History

Great Britain
- Name: Albion
- Namesake: Albion
- Owner: 1800:J. Hayman; 1810:Higgins;
- Builder: Obadiah Ayles, Topsham, Devon
- Launched: 18 January 1800
- Fate: Condemned 1816

General characteristics
- Tons burthen: 367, or 36762⁄94, or 369 (bm)
- Propulsion: Sail
- Armament: 1801:6 × 12-pounder guns ("of the New Construction"; NC); 1810:8 × 6-pounder guns + 2 × 12-pounder guns (NC) + 8 × 6-pounder guns; 1814:12 × 9-pounder guns + 2 × 12-pounder carronades;

= Albion (1800 ship) =

British merchant ship 1800–1816

Albion was launched at Topsham, Devon, in 1800. She spent most of her career sailing between London and Jamaica. After 1814 she held a license from the British East India Company to trade with India, but she does not appear to have availed herself of the option. In 1814 the American privateer Brutus captured Albion, but the British recaptured her within a few days. She was condemned at Charleston, South Carolina, and broken up in 1816.

==Career==
Albion first appears in Lloyd's Register in 1800.

| Year | Master | Owner | Trade |
|---|---|---|---|
| 1800 | G.Potbury | J. Hayman | Exeter—London |
| 1801 | Postbury J. Hayman | Hayman | London transport London—Jamaica |
| 1802 | J.Hayman C. Warden | Hayman | London—Cape of Good Hope |
| 1803 | J.Hayman C. Warden | Hayman | London—Cape of Good Hope London—Jamaica |
| 1804 | C. Warden J. Antrobus | Haman | Cork—Jamaica London—Jamaica |
| 1805 | J.Antrobus Butler | Hayman | London—Jamaica |
| 1806 | J.Antrbus Butler | Hayman | London—Jamaica |
| 1807 | Butler | Hayman | London—Jamaica |
| 1808 | Butler | Hayman | London—Jamaica |
| 1809 | Butler | Hayman | London—Jamaica |
| 1810 | Butler Deanham | Hayman Higgins | London—Jamaica |
| 1811 | Denham A. Smith | Higgins | London—Jamaica |
| 1812 | A. Smith A. M'Neil | Higgins | London—Jamaica |
| 1813 | A. M'Neil L. Hall | Higgins | London—Jamaica |
| 1814 | L.Hall Skolding | Higgins | London—Jamaica |

==Capture and recapture==
On 25 December 1814, towards the end of the War of 1812, the American privateer schooner Brutus captured Albion, "Skoulding", master, off the coast of Ireland as Albion was sailing to Bermuda from England. Brutus was armed with 12 guns and had a crew of 120 men. Even so, Albion resisted for some two hours.

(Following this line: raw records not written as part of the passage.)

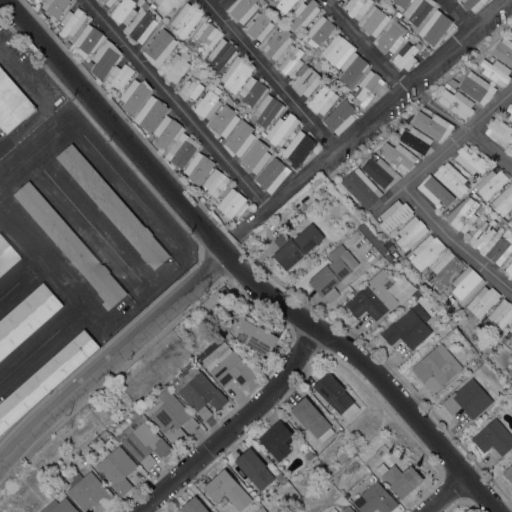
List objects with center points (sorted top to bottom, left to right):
building: (341, 0)
building: (344, 0)
building: (35, 2)
building: (106, 2)
building: (107, 2)
building: (270, 2)
building: (400, 2)
road: (216, 3)
building: (283, 3)
building: (284, 4)
building: (471, 4)
building: (472, 4)
building: (145, 5)
building: (167, 5)
building: (167, 5)
building: (53, 6)
building: (53, 6)
building: (356, 7)
building: (357, 7)
building: (242, 9)
building: (243, 9)
building: (415, 9)
building: (124, 10)
building: (415, 10)
building: (123, 11)
building: (302, 14)
building: (304, 14)
building: (184, 19)
building: (186, 19)
building: (46, 20)
building: (374, 20)
building: (373, 21)
building: (70, 22)
building: (71, 22)
building: (140, 25)
building: (141, 25)
building: (259, 25)
building: (260, 25)
building: (433, 27)
building: (317, 31)
building: (319, 31)
building: (510, 32)
building: (511, 33)
building: (300, 34)
building: (391, 35)
building: (203, 37)
building: (391, 37)
building: (204, 38)
building: (85, 39)
building: (88, 40)
building: (67, 43)
building: (276, 43)
building: (278, 43)
road: (364, 43)
building: (179, 45)
building: (158, 46)
building: (159, 47)
building: (503, 50)
building: (504, 50)
building: (220, 55)
building: (405, 55)
building: (219, 56)
building: (103, 58)
building: (104, 58)
building: (402, 58)
building: (311, 59)
building: (345, 59)
building: (344, 60)
building: (87, 61)
building: (291, 61)
building: (291, 61)
building: (194, 63)
building: (175, 66)
building: (176, 66)
building: (493, 70)
road: (147, 71)
building: (495, 71)
road: (270, 72)
building: (234, 74)
building: (236, 74)
building: (119, 75)
building: (120, 75)
building: (332, 75)
building: (306, 79)
building: (455, 79)
building: (304, 80)
building: (213, 83)
building: (447, 85)
building: (474, 85)
building: (192, 86)
building: (192, 86)
building: (367, 87)
building: (366, 88)
building: (475, 88)
building: (252, 90)
building: (251, 91)
building: (133, 95)
building: (135, 95)
road: (49, 96)
building: (230, 99)
building: (321, 99)
building: (323, 99)
building: (455, 102)
building: (457, 102)
building: (12, 103)
building: (11, 104)
building: (207, 104)
building: (425, 109)
building: (268, 110)
building: (508, 110)
building: (509, 110)
building: (265, 111)
building: (149, 113)
building: (215, 113)
building: (338, 116)
building: (339, 117)
building: (223, 120)
building: (433, 124)
building: (431, 125)
building: (281, 128)
building: (284, 129)
building: (165, 131)
building: (167, 131)
building: (498, 131)
building: (501, 132)
building: (264, 135)
building: (239, 138)
building: (238, 139)
building: (414, 139)
building: (414, 139)
building: (297, 147)
road: (489, 148)
building: (180, 150)
road: (442, 150)
building: (374, 155)
building: (255, 156)
building: (397, 156)
building: (398, 156)
building: (254, 157)
building: (190, 159)
building: (469, 160)
building: (470, 160)
building: (197, 167)
building: (377, 172)
building: (381, 172)
building: (271, 174)
building: (475, 175)
building: (451, 178)
building: (451, 179)
building: (214, 182)
building: (215, 182)
building: (490, 182)
building: (490, 183)
building: (316, 184)
building: (360, 187)
building: (360, 187)
building: (434, 191)
building: (434, 191)
building: (503, 200)
building: (232, 203)
building: (232, 204)
building: (111, 205)
airport hangar: (112, 205)
building: (112, 205)
building: (463, 212)
building: (393, 214)
building: (462, 214)
building: (395, 215)
building: (510, 217)
building: (511, 217)
building: (370, 227)
building: (411, 232)
building: (409, 233)
building: (482, 234)
building: (483, 234)
building: (280, 238)
building: (372, 238)
road: (454, 239)
building: (68, 243)
airport apron: (75, 243)
airport hangar: (70, 244)
building: (70, 244)
building: (296, 246)
building: (298, 246)
building: (391, 247)
building: (499, 247)
building: (499, 250)
building: (427, 251)
building: (425, 252)
airport hangar: (7, 254)
building: (7, 254)
airport: (73, 254)
building: (7, 255)
building: (388, 257)
road: (238, 267)
building: (508, 267)
building: (389, 268)
building: (446, 269)
building: (508, 269)
building: (444, 270)
building: (332, 272)
building: (333, 272)
building: (464, 282)
building: (466, 283)
building: (418, 291)
building: (431, 293)
building: (373, 296)
building: (371, 297)
building: (480, 302)
building: (482, 302)
building: (212, 305)
building: (499, 315)
building: (499, 316)
airport hangar: (26, 317)
building: (26, 317)
building: (26, 317)
building: (407, 327)
building: (409, 327)
building: (510, 335)
building: (254, 336)
building: (256, 336)
building: (510, 336)
road: (111, 356)
building: (479, 360)
building: (435, 367)
building: (437, 367)
building: (229, 368)
building: (231, 368)
airport hangar: (46, 377)
building: (46, 377)
building: (46, 378)
building: (199, 391)
building: (331, 393)
building: (201, 394)
building: (335, 396)
building: (467, 399)
building: (468, 399)
building: (171, 416)
building: (173, 416)
building: (312, 418)
building: (311, 419)
road: (233, 425)
building: (492, 437)
building: (493, 437)
building: (275, 439)
building: (276, 439)
building: (143, 441)
building: (144, 441)
building: (91, 459)
building: (116, 468)
building: (117, 468)
building: (253, 468)
building: (254, 468)
building: (394, 473)
building: (508, 473)
building: (508, 473)
building: (400, 478)
building: (64, 484)
building: (226, 489)
building: (227, 489)
building: (90, 491)
building: (90, 492)
road: (445, 494)
building: (375, 499)
building: (372, 500)
building: (192, 505)
building: (193, 505)
building: (59, 506)
building: (60, 506)
building: (341, 509)
building: (342, 509)
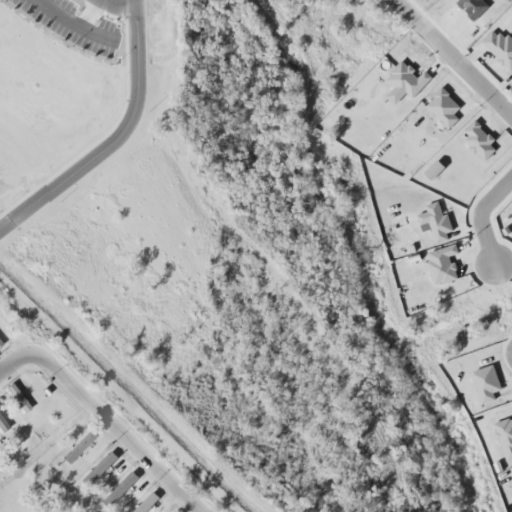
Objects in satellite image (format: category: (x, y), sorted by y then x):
road: (113, 4)
road: (453, 58)
road: (112, 137)
road: (481, 220)
building: (13, 395)
road: (101, 420)
building: (1, 421)
building: (75, 442)
building: (94, 464)
building: (116, 483)
building: (141, 500)
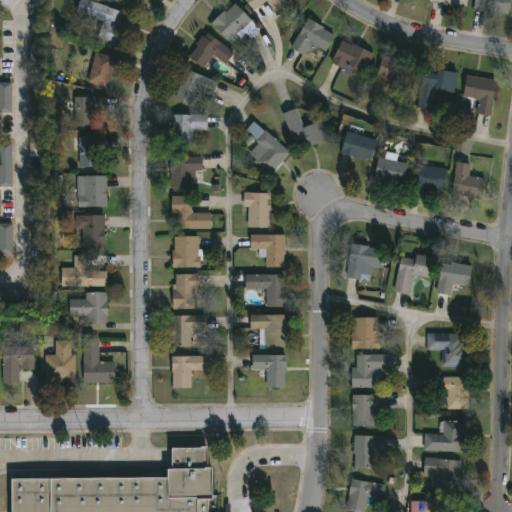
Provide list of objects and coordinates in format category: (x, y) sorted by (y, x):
building: (452, 1)
building: (127, 2)
building: (451, 2)
building: (130, 3)
building: (270, 4)
building: (491, 4)
building: (273, 6)
building: (492, 6)
building: (101, 17)
building: (103, 19)
building: (231, 21)
building: (235, 24)
building: (311, 36)
building: (312, 38)
road: (416, 40)
building: (208, 49)
building: (210, 51)
building: (351, 56)
building: (351, 57)
building: (100, 68)
building: (101, 70)
building: (391, 72)
building: (393, 75)
building: (433, 84)
building: (193, 87)
building: (194, 87)
building: (435, 87)
building: (479, 92)
building: (480, 93)
building: (4, 96)
building: (5, 98)
building: (88, 110)
building: (88, 110)
road: (229, 114)
building: (185, 126)
building: (187, 128)
building: (302, 129)
building: (304, 131)
building: (35, 139)
road: (22, 143)
building: (357, 144)
building: (358, 146)
building: (264, 148)
building: (266, 149)
building: (89, 150)
building: (92, 151)
building: (6, 165)
building: (182, 169)
building: (390, 169)
building: (391, 169)
building: (184, 171)
building: (429, 176)
building: (429, 178)
building: (465, 181)
building: (467, 183)
building: (92, 191)
building: (92, 192)
building: (256, 207)
road: (140, 208)
building: (257, 209)
building: (186, 213)
building: (189, 214)
building: (91, 230)
building: (92, 231)
building: (6, 239)
building: (268, 246)
building: (270, 249)
building: (184, 251)
building: (186, 252)
building: (362, 260)
building: (363, 261)
building: (409, 270)
building: (412, 272)
building: (80, 274)
building: (82, 275)
building: (452, 275)
road: (324, 276)
building: (452, 277)
building: (268, 286)
road: (12, 287)
building: (269, 288)
building: (184, 290)
building: (184, 291)
building: (15, 299)
building: (88, 307)
building: (91, 308)
road: (417, 312)
building: (183, 327)
building: (269, 327)
building: (270, 328)
building: (186, 329)
building: (365, 331)
building: (365, 333)
building: (449, 347)
building: (449, 348)
road: (502, 353)
building: (14, 359)
building: (60, 360)
building: (16, 362)
building: (60, 363)
building: (94, 363)
building: (96, 365)
building: (270, 367)
building: (185, 368)
building: (370, 368)
building: (271, 369)
building: (371, 370)
building: (186, 371)
building: (453, 389)
building: (454, 392)
building: (367, 406)
building: (363, 411)
road: (409, 411)
road: (160, 427)
building: (445, 437)
building: (447, 439)
building: (366, 449)
building: (368, 450)
road: (276, 453)
road: (80, 455)
building: (443, 473)
building: (444, 474)
road: (234, 489)
building: (122, 490)
building: (123, 490)
building: (362, 494)
building: (363, 494)
building: (421, 506)
building: (422, 506)
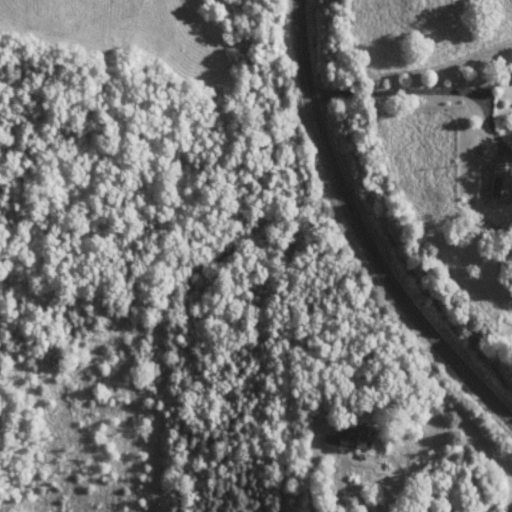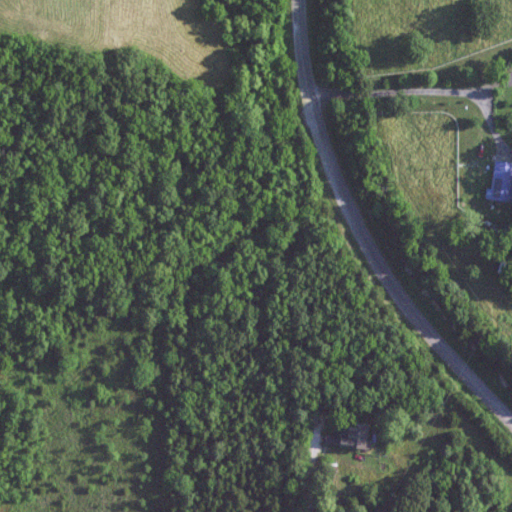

Brutus, of Boston, was under the command of Captain William Austin. American records indicate that at the time of capture Albion, of 350 tons, was armed with eight guns and had a crew of 15 men. Her captors estimated the value of Albions cargo at $200,000. Austin put a prize crew on board her and sent her to America.

However, on 7 January 1815 Harlequin, Allen, master, recaptured Albion, "Scolding", master, at and sent her into Liverpool.

| Year | Master | Owner | Trade | Source |
| 1815 | J.Skelding | Higgins | London—Jamaica |
| 1816 | J.Skelding W.Curry | Higgins | London—Jamaica |

==Fate==
As Albion was sailing from Jamaica to London, Curry had to put into Havana on 18 October, having sprung a leak. She landed and sold 70 hogsheads of sugar. She was expected to sail again on 18 November.

Curry did not get far. Albion put into Charleston in some distress. At Charleston the surveyors condemned her as unseaworthy. She was sold on 11 January 1816 for breaking up. Her cargo was put on , Wilson, master.